Mas o rápido crescimento dos alojamentos e acampamentos por vezes entrou em conflito com os esforços de conservação.

“Um hotel nunca é apenas um hotel”, disse a Dra. Chloe Booting, veterinária e pesquisadora da vida selvagem que trabalha em Maasai Mara, em uma entrevista. “É infraestrutura, são estradas, são água e recursos e mudanças no uso da terra”.

O investigador queniano Joseph Ogutu, da Universidade de Hohenheim, na Alemanha, afirma que as mudanças sazonais na disponibilidade e qualidade dos alimentos obrigam os animais a deslocarem-se. Mas ele disse que empreendimentos como o Ritz-Carlton estão “tendo um impacto negativo na migração, porque a maioria destas instalações estão perto de rios onde os animais bebem água, procriam ou procuram refúgio”.

A causa de Dapas também encontrou apoio entre especialistas e grupos de turismo.

Grant Hopcroft, professor de ecologia de conservação na Universidade de Glasgow que tem observado a vida selvagem migratória no Serengeti-Mara desde 1999, apresentou mapas e dados no tribunal em Outubro que mostravam “movimentos transfronteiriços regulares de gnus” no local do alojamento, de acordo com o seu depoimento.

RIDE International, uma organização sem fins lucrativos com sede nos EUA que oferece intercâmbios culturais E uma viagem imersiva pela África Oriental também deu apoio ao caso de Dapas.

A mara sofre há muito tempo, diz Riley John Blackwell, diretor executivo da empresa.

O Ritz-Carlton Safari Camp “não é surpreendente”, acrescentou ele em entrevista. “É apenas o culminar de um longo período de tempo, um aspecto das coisas que estão caminhando nesta direção.”

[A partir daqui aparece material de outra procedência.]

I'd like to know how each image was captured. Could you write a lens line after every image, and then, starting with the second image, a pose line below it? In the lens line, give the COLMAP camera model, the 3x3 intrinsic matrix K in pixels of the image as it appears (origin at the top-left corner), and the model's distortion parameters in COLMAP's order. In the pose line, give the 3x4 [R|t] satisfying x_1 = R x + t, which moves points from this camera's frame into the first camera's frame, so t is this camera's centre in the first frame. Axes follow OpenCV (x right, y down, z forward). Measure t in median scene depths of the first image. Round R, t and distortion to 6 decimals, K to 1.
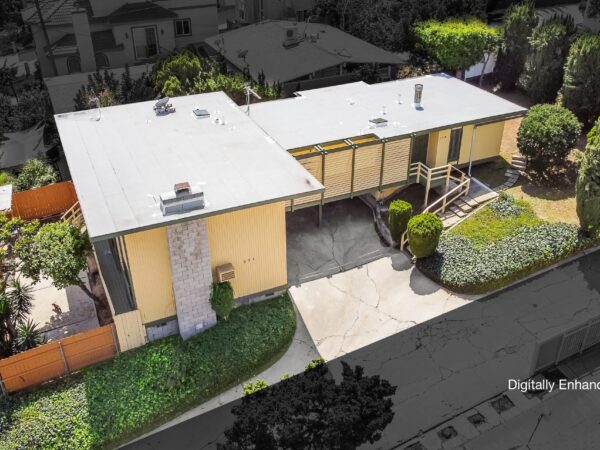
lens RADIAL K [[602.1, 0, 300.0], [0, 602.1, 225.0], [0, 0, 1]] dist [0.005795, -0.003609]
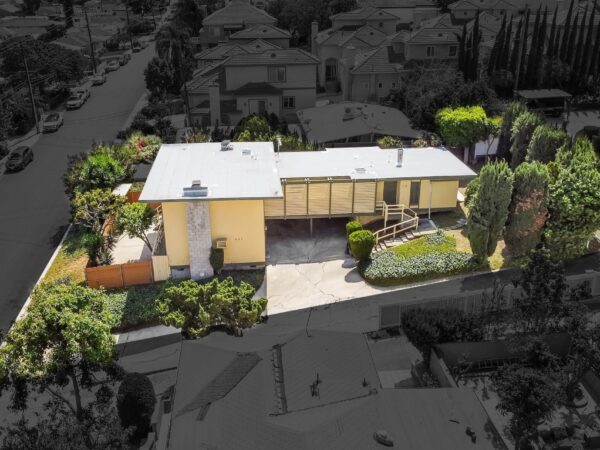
lens RADIAL K [[602.1, 0, 300.0], [0, 602.1, 225.0], [0, 0, 1]] dist [0.005795, -0.003609]
pose [[0.944727, 0.133537, -0.299430, 0.448134], [-0.172912, 0.978888, -0.108995, 0.139957], [0.278554, 0.154746, 0.947872, -0.384452]]
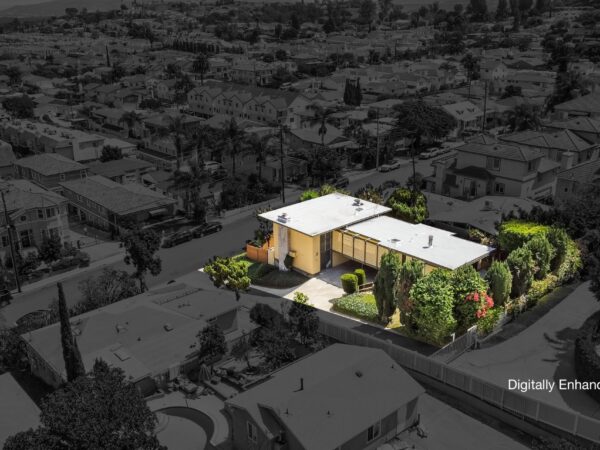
lens RADIAL K [[602.1, 0, 300.0], [0, 602.1, 225.0], [0, 0, 1]] dist [0.005795, -0.003609]
pose [[0.302440, 0.327923, -0.894984, 1.858715], [-0.485041, 0.861242, 0.151651, -0.374192], [0.820528, 0.388239, 0.419530, -0.138683]]
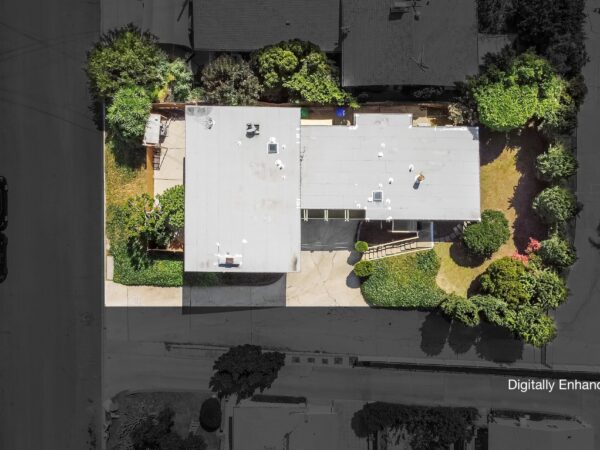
lens RADIAL K [[602.1, 0, 300.0], [0, 602.1, 225.0], [0, 0, 1]] dist [0.005795, -0.003609]
pose [[0.911785, 0.410534, 0.010508, -0.035324], [-0.226010, 0.480269, 0.847503, -1.389232], [0.342883, -0.775115, 0.530687, 0.068542]]
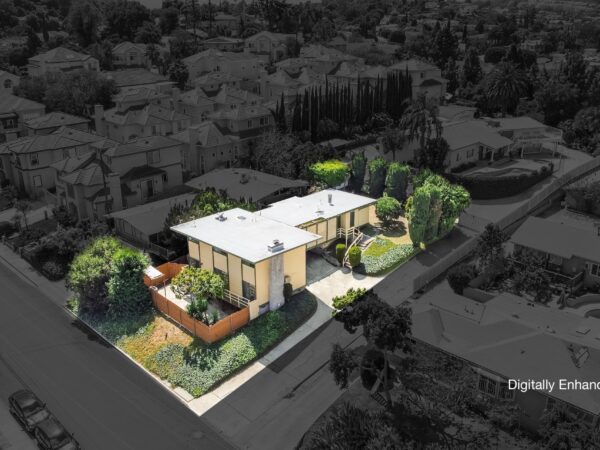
lens RADIAL K [[602.1, 0, 300.0], [0, 602.1, 225.0], [0, 0, 1]] dist [0.005795, -0.003609]
pose [[0.932988, -0.120645, 0.339083, -0.686621], [0.184723, 0.969102, -0.163460, 0.217435], [-0.308885, 0.215143, 0.926447, -0.993446]]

O acampamento tem uma classificação de 2,2 estrelas no Google Reviews, com muitos cartazes criticando seu impacto ambiental. Outros elogiaram a estadia no parque.

O tribunal está programado para ouvir o caso em dezembro.

Se Dapash tiver sucesso no seu caso, Booting disse que “poderia estabelecer um precedente muito interessante” para o desenvolvimento futuro da reserva.

“Do ponto de vista jurídico, isto poderia realmente ser inovador, um ponto de viragem”, acrescentou.